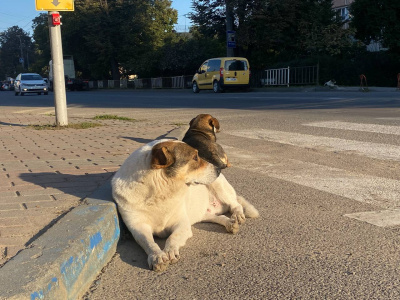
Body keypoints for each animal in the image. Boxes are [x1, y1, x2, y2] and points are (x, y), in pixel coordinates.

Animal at [111, 139, 260, 270]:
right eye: (195, 157)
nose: (219, 169)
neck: (161, 191)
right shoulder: (138, 228)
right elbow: (149, 242)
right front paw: (158, 256)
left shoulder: (182, 224)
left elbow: (172, 237)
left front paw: (170, 251)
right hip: (203, 214)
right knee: (221, 217)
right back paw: (230, 223)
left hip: (220, 187)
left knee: (236, 205)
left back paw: (237, 216)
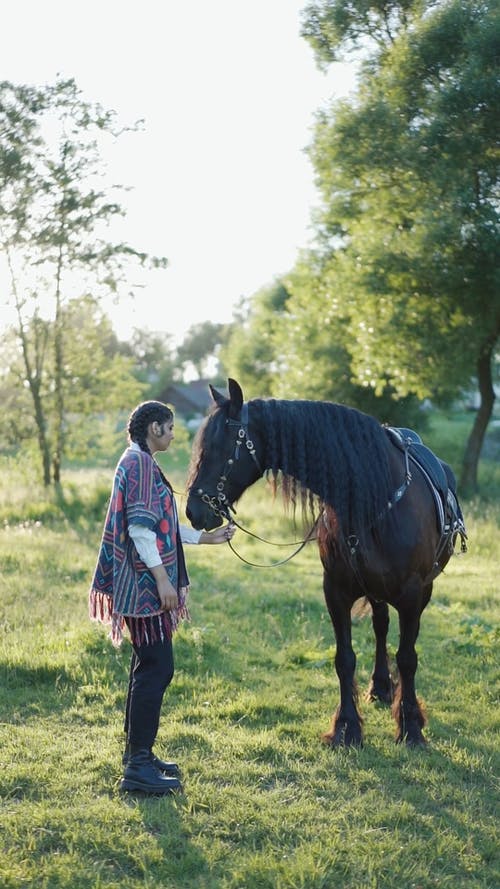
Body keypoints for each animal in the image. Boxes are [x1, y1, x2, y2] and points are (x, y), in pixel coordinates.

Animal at [186, 378, 466, 744]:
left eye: (219, 447)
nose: (193, 511)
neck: (374, 501)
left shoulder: (411, 593)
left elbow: (407, 658)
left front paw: (411, 728)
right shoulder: (335, 591)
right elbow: (344, 659)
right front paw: (347, 727)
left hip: (421, 591)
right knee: (380, 626)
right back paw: (380, 687)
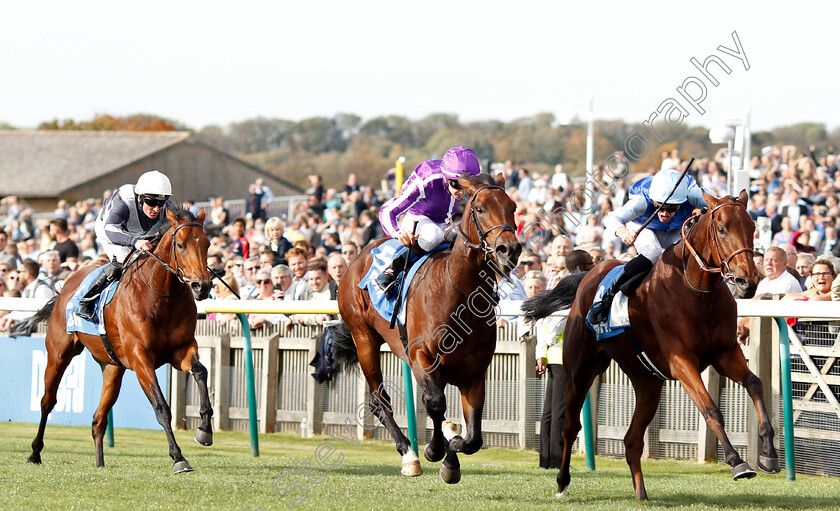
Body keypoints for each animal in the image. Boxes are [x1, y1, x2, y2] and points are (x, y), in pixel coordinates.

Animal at [28, 206, 215, 474]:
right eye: (180, 245)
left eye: (207, 244)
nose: (202, 286)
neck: (161, 297)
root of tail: (67, 284)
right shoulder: (141, 358)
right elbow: (162, 407)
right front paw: (178, 457)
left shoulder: (181, 350)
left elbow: (201, 371)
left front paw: (204, 431)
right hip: (58, 354)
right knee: (47, 401)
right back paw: (35, 452)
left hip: (112, 368)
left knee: (98, 419)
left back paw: (99, 463)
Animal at [334, 173, 520, 484]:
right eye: (479, 208)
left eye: (513, 207)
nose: (510, 249)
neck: (458, 295)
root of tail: (358, 257)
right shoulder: (421, 356)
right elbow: (433, 402)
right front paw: (435, 450)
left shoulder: (475, 374)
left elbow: (473, 438)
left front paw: (451, 457)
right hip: (364, 339)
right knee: (380, 401)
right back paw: (409, 455)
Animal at [524, 191, 780, 500]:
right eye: (721, 229)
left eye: (753, 228)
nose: (748, 281)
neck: (697, 291)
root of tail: (587, 277)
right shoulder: (681, 361)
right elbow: (711, 409)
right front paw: (737, 462)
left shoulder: (725, 353)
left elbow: (755, 384)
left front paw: (768, 454)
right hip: (580, 370)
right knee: (570, 427)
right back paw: (562, 483)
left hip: (647, 382)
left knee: (632, 439)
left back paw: (641, 493)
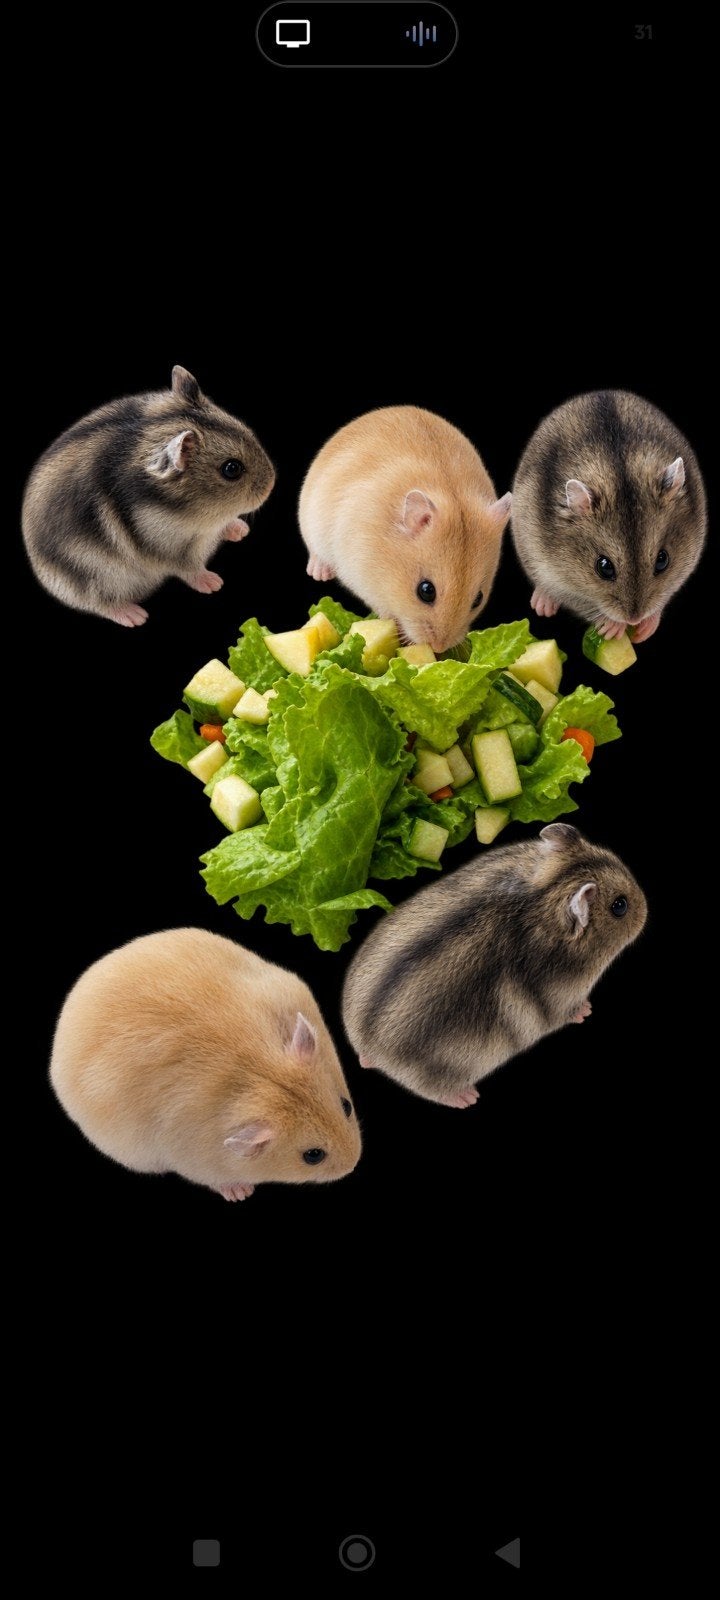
____
TASK DETAILS | Once the line with "nose: (510, 249)" is found, output it and every line after it through the end of the listing, exactly, without pictures.

EXERCISE ANSWER |
nose: (510, 249)
neck: (458, 295)
root of tail: (358, 257)
right shoulder: (421, 356)
right elbow: (433, 402)
right front paw: (435, 450)
left shoulder: (475, 374)
left elbow: (473, 438)
left front paw: (451, 457)
right hip: (364, 339)
right knee: (380, 401)
right back paw: (409, 455)
Animal at [524, 191, 780, 500]:
right eye: (721, 229)
left eye: (753, 228)
nose: (748, 281)
neck: (697, 291)
root of tail: (587, 277)
right shoulder: (681, 361)
right elbow: (711, 409)
right front paw: (737, 462)
left shoulder: (725, 353)
left elbow: (755, 384)
left front paw: (768, 454)
right hip: (580, 370)
right knee: (570, 427)
right back paw: (562, 483)
left hip: (647, 382)
left knee: (632, 439)
left back paw: (641, 493)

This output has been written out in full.